After the September 23rd fatal shooting at the public housing development, a female letter carrier, who was present but not harmed during the shooting, subsequently complained to her union that she did not feel safe on her route in the housing complex, which has had problems with gangs in previous years. In addition, the postal employee claims to have been harassed frequently by gang members and attacked by stray dogs.

Tenants at Mar Vista Gardens were notified that they would no longer receive their letters, bills and packages at their buildings last month by postal officials.

“Our letter carriers are subjected to aggressive volatile

confrontational behavior from gang members as well as vicious dog attacks on a continuous frequency at this location which has resulted in injuries,” wrote Al Santos, the senior operations manager for the Los Angeles District of the Postal Service to Sanford Riggs of the Housing Authority, the agency that supervises Mar Vista Gardens. “We have copies of letters that document repeated notices to customers over a period of six years regarding failure to secure their dogs during delivery hours.

“Safety for our employees at this location is jeopardized and at high risk for danger.”

After a few weeks of having their carriers accompanied by armed guards, postal authorities temporarily suspended mail deliveries to Mar Vista Gardens. Postal mobile units now arrive at the gate of the housing complex Monday through Saturday, and residents are required to pick up their mail at the trucks.

In Hawthorne, the Postal Service now requires residents on a cul de sac to install curbside mailboxes due to postal employees being attacked by dogs. Residents were required to pay for the installation themselves.

Nearly 90 residents of Mar Vista Gardens walked to the Culver City Post Office, which handles the mail for their area, on November 1st to show how far some residents were required to journey during the period that they received no mail service.

Ruth Goldway, a former Santa Monica mayor and who is currently a member of the United States Postal Regulatory Commission, learned of the controversy at Mar Vista Garden while reading The Argonaut. She has been in touch with Rosendahl’s office to see what is currently transpiring.

“I am supportive of [Rosendahl’s] efforts to see that his community’s voices are heard,” said Venice resident Goldway in a statement.

The United States Postal Regulatory Commission regulates the United States Post Service.

Rosendahl sees this as a problem that has mushroomed due to the involvement of the postal employees union.

“They are playing hardball in defiance of our pleas,” the councilman said.

Waters’ office is aware of what is occurring at the public housing complex, and her staff say that they are monitoring the situation. Waters and Rosendahl represent Del Rey at the federal and municipal levels, respectively.

Harvey Dixon said that while she and many of her neighbors in Mar Vista Gardens have supported Waters over the years, they are surprised that to date the congresswoman’s office has offered little or no assistance.

“We have always felt neglected by a lot of our elected officials,” she lamented. “A lot of us were worried about getting our voting [guides] so that we could vote [on November 4th].

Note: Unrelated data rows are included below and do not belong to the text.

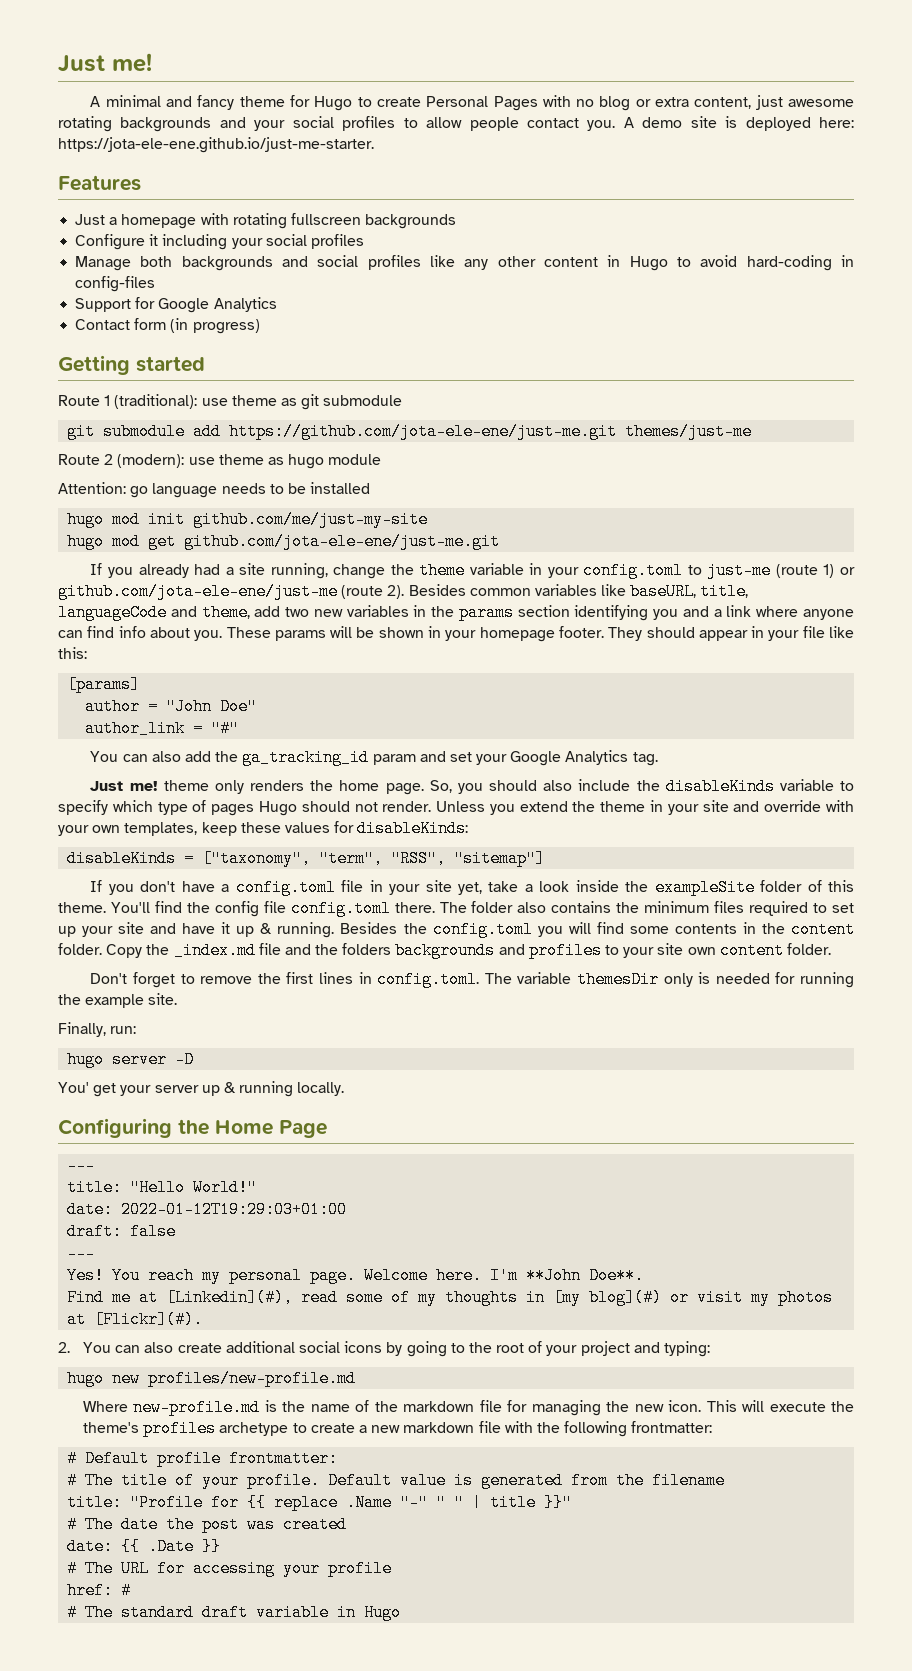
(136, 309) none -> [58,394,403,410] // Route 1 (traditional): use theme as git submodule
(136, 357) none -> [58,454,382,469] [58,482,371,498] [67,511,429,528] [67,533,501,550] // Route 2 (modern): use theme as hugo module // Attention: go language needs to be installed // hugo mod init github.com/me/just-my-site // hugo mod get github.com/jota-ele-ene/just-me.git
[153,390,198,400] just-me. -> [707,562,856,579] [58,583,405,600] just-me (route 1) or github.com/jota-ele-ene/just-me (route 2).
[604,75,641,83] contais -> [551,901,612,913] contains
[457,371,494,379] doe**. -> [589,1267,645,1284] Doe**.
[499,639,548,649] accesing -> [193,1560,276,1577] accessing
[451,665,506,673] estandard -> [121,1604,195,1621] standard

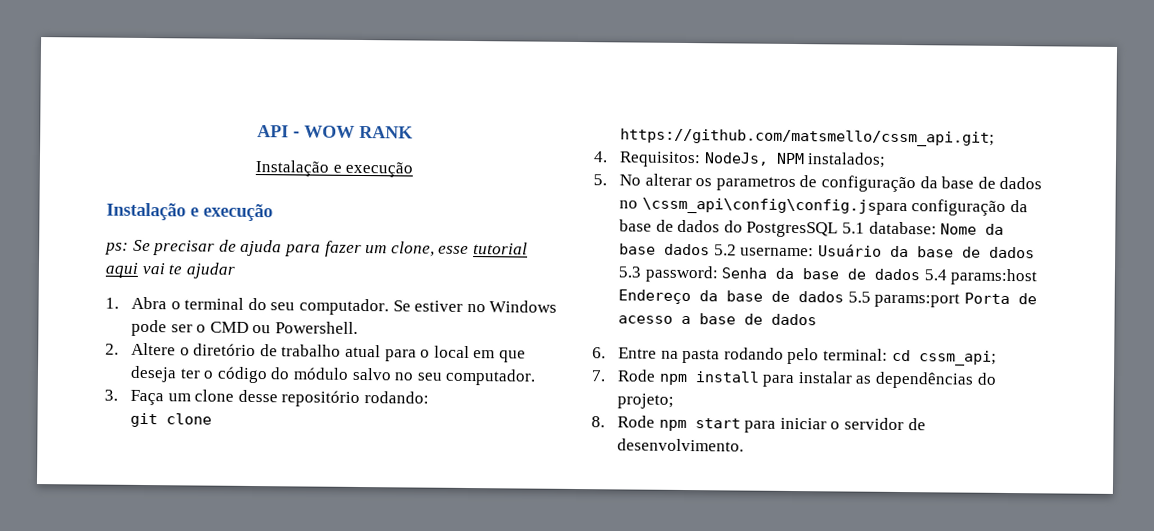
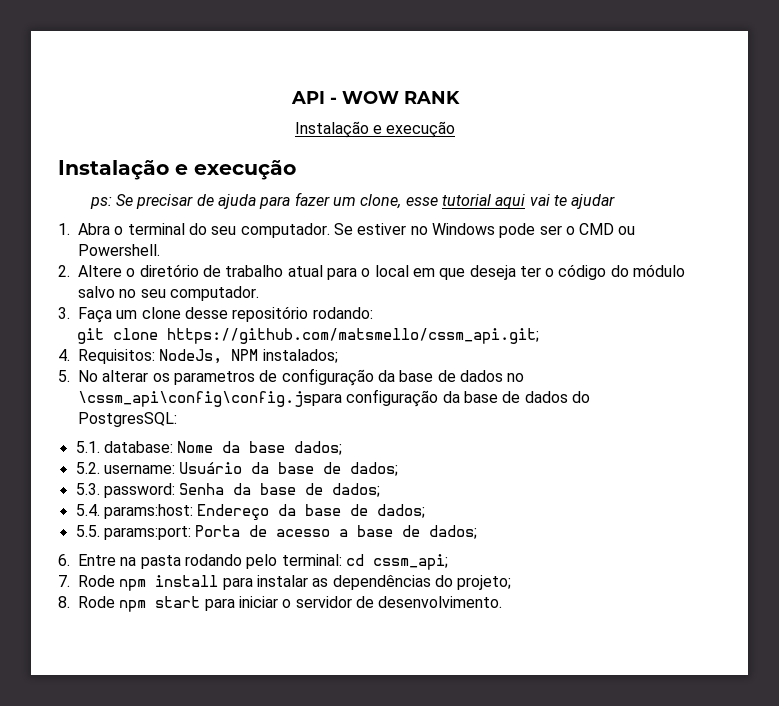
[746,221,865,238] PostgresSQL 5.1 -> [78,412,177,427] [75,441,100,453] PostgresSQL: // 5.1.
[664,243,737,256] dados 5.2 -> [294,441,343,455] [75,462,100,474] dados; // 5.2.
[988,246,1035,259] [618,266,642,278] dados 5.3 -> [350,462,399,476] [75,483,100,495] dados; // 5.3.
[874,268,1038,286] dados 5.4 params:host -> [332,483,381,497] [75,504,193,519] dados; // 5.4. params:host:
[798,291,961,308] dados 5.5 params:port -> [377,504,426,518] [75,525,191,540] dados; // 5.5. params:port:
[771,313,818,326] dados -> [429,525,478,539] dados;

“We have sent at least 50 letters to her office and we’ve only had one response. We really thought that she would be able to help us.”

Harvey Dixon praised Rosendahl for his efforts to assist his constituents.

“He’s been great,” she said.

For Rosendahl and the tenants at Mar Vista Gardens, having their mail delivered to their homes is a constitutional right.

“There are senior citizens and people who are disabled in that complex that may not be able to walk long distances to get their mail,” Rosendahl pointed out. “People are being denied their basic constitutional rights.”

Both the Del Rey Homeowners and Neighbors Association and the Del Rey Neighborhood Council have stated that while they feel that postal employees have the right to have safe working conditions, they also believe that Mar Vista Gardens residents should have mail service similar to other Del Rey stakeholders.

Calls to Riggs at the Housing Authority had not been returned at Argonaut press time. Michael Levine, Waters’ communications director, did not return e-mails for comment for this story.